When I ask my aunt, Shahzeena, if a slaughter ever stayed in her mind, she tells me with a smile about a particular time Mamu had performed a sacrifice on the family’s farmland. By the time the slaughter was complete and the meat divided, over a hundred people had gathered, wearing their best clothes, with Mamu having long run into the house to avoid the crowds. They began to knock on the door, and as it creaked, rattled and came off its hinges, he ran up to the roof of the house. The crowds began to shout to him, “Heads!” “Legs!” as he threw packages of meat down over the edge, everyone cheering for what would finally be a full month of food on the table.
“If people cannot afford to provide for themselves and take care of their families, we band together. So I feel like I am doing something small, but something right,” Shahzeena tells me. “It’s giving sadaqa (charity) to those in need.”
Animal sacrifice may be common in Pakistan, but the tradition continues in Canada, where much of my family immigrated in the 1970s. The country’s Muslim population is growing at a rate much higher than any other religious group, largely due to immigration—according to Statistics Canada, the most Muslim immigrants to Canada come from Pakistan. Ontario is home to 61 per cent of Canada’s Muslim population, as well as most of the country’s Halal ritual services. Ontario alone boasts over 35 meat plants that provide ritual slaughter services at the hands of certified butchers, licensed by the Ontario Ministry of Agriculture, Food and Rural Affairs.

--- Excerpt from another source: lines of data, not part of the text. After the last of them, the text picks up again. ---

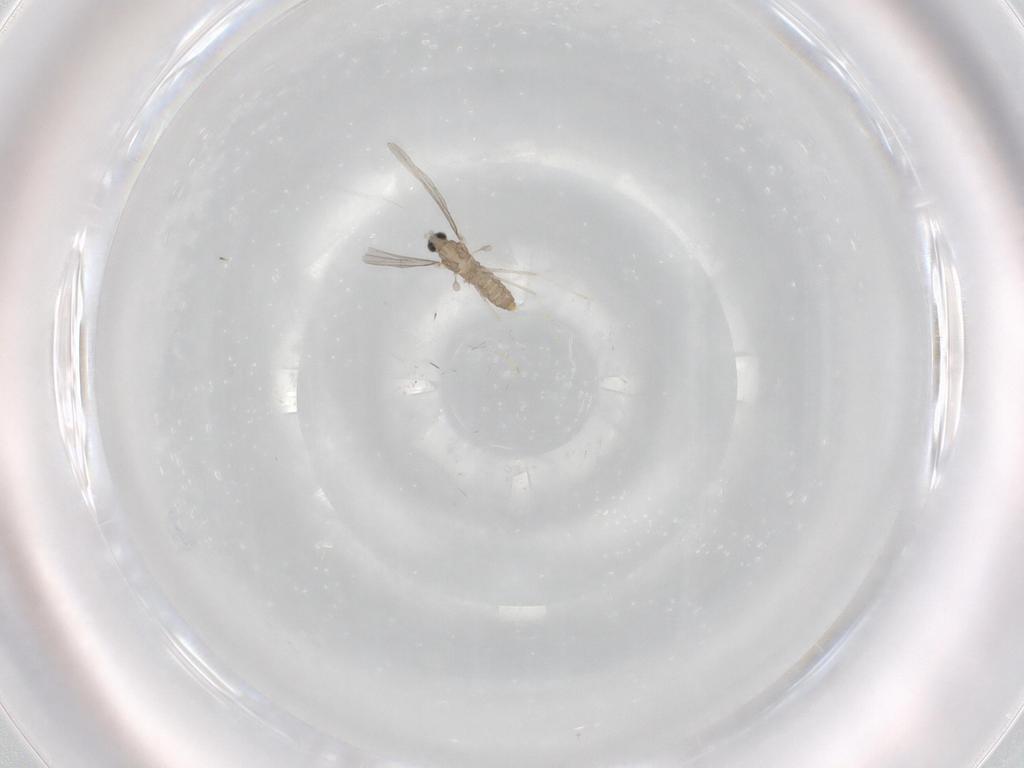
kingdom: Animalia
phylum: Arthropoda
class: Insecta
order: Diptera
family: Cecidomyiidae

“Independent slaughterhouses are almost untouchable in Toronto, because major corporations have taken to false Halal labelling,” says Abdul Wakil, the owner of Ottawa’s Bilal Farms, and a butcher who has performed qurbani rituals for over 20 years in Ontario. “Muslims in Ontario prefer locally slaughtered meat from trusted, familiar faces, because they know what they’re getting. We like to say our meat comes fresh from our home to your plate.”
In order to classify meat as Halal, the animal must not only be blessed to be cleansed, but be
slaughtered with minimal pain, which means, for example, no shooting or electric shock, but a knife that is razor sharp and cuts in one shot, draining all blood. In Pakistan, one cow can be worth the blessing of seven heads, while one lamb can be worth the blessing of one head. The bigger the animal, the higher its cost, with camels and cows the most expensive. In Ontario, cost also depends on size.

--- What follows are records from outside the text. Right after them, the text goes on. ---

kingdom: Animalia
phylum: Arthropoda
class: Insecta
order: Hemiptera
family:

Beef can run you $75-300, while lamb is $30-45. One farm can go through 600 to 1,000 animals over the three days of Eid, and easily between 6,000 to 10,000 animals in a year.
Animal sacrifice can be viewed as a glorified interpretation of an act of killing, redemptive in its
sustenance, as each believer follows the swish of the knife and the oozing of blood as one might watch the intricate footwork of a ballet dancer. And yet, after several brutal weeks of life as a heart patient in a Scarborough hospital, Papo made it through, with a better, stronger cliché of a heart, surprising an entire team of doctors. His recovery can be attributed to the wonders of medicine, but whether one particular ritual had something to do with it, my mother can’t say. I do know that for my Pakistani-Canadian family, spilling blood remains a sacrifice—a currency of blessings and sheer optimism.